Le 06/05/2018
Olivier Damien
Les événements survenus dans les rues de la capitale à l’occasion de la fête du Travail, en d’autres temps, auraient provoqué le départ immédiat du ministre de l’Intérieur…
Non contents de s’être montrés d’une incompétence crasse dans la gestion des manifestations du 1er mai, le gouvernement et son préfet de police sont aujourd’hui ridiculisés par les suites judiciaires réservées aux interpellations qui ont suivi les destructions et les violences commises à cette occasion. Il ne fallait pourtant pas être grand clerc pour deviner que, sur les 283 individus interpellés, et sur les 109 personnes placées en garde à vue, aucun ne serait sérieusement condamné.
Et cela, pour plusieurs raisons.
Tout d’abord, parce que notre système pénal est inadapté à ce genre de situation.
En effet, ce dernier repose essentiellement sur la réalité d’un élément matériel qui doit pouvoir être, sans contestation possible, attribué à l’auteur présumé de l’infraction poursuivie.
Or, il apparaît que, pour la grande majorité des individus déférés devant la 23e chambre, une telle démarche n’a pas été possible.
Interpellés en marge des manifestations ou en dehors de tout geste flagrant révélant la commission de l’infraction poursuivie, le verdict ne pouvait être que celui de la relaxe.
Cet état de fait relève du décalage trop important qui existe entre le moment de la commission des infractions et celui de l’intervention des forces de l’ordre.
Une fois encore, les atermoiements de la chaîne de commandement (cabinet du ministre, préfet de police, direction de l’ordre public) sont les seuls responsables de ce fiasco opérationnel et judiciaire.
Ensuite, parce que les infractions qui permettraient d’intervenir préventivement, telle l’interdiction de participer à une manifestation en ayant le visage dissimulé, ne sont jamais appliquées.
Il est vrai que s’agissant, pour cette dernière, d’une simple contravention, elle est dans le contexte de violences de ces événements totalement inapplicable.
D’où l’intérêt qu’il y aurait à en faire un délit, afin que des interpellations préventives puissent être effectuées et des gardes à vue prononcées.
Enfin, l’inadaptation de l’organisation policière face à des groupes d’activistes qui ne cessent de perfectionner leurs modes d’action.
Il est indéniable que les forces mobiles, engagées depuis de nombreuses années dans la lutte contre le terrorisme, ont perdu en technicité.

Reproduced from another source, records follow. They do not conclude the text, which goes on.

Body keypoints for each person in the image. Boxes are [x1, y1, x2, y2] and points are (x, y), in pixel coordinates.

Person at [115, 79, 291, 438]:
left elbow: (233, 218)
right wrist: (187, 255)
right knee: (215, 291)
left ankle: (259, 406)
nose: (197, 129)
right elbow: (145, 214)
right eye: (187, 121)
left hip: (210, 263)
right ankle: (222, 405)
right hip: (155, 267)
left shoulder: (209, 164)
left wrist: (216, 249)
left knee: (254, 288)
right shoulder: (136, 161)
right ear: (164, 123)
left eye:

Ce qui faisait leur excellence en matière de maintien de l’ordre a peu à peu disparu du fait d’un manque d’entraînement devenu chronique et d’une stratégie qui, faute de s’être adaptée à ces nouvelles formes de violences, est désormais inopérante. Si l’on ajoute à cela les failles innombrables dans la chaîne décisionnelle, les matériels devenus obsolètes ou bien l’interdiction qui est faite aux CRS de se servir de certains d’entre eux, le résultat ne peut être que celui observé le 1er mai dernier.
La réponse à ces échecs répétés dans la gestion de l’ordre public ne se trouve évidemment pas dans le déploiement d’effectifs de police ou de gendarmerie toujours plus nombreux.
Elle se trouve, d’une part, dans la volonté politique de mettre fin à de tels débordements, afin de protéger la liberté de manifestation.
D’autre part, dans une remise en cause des priorités assignées à nos forces mobiles, notamment le retour à des techniques opérationnelles adaptées à ces nouvelles formes de manifestations violentes. Enfin, par une révision complète de notre arsenal juridique, pour le mettre en adéquation avec les réalités du terrain.
Mais il y a fort à craindre que les événements survenus dans les rues de la capitale à l’occasion de la fête du Travail, qui, en d’autres temps, auraient provoqué le départ immédiat du ministre de l’Intérieur, ne soient suivis d’aucune remise en question.
Les casseurs ont encore de beaux jours devant eux.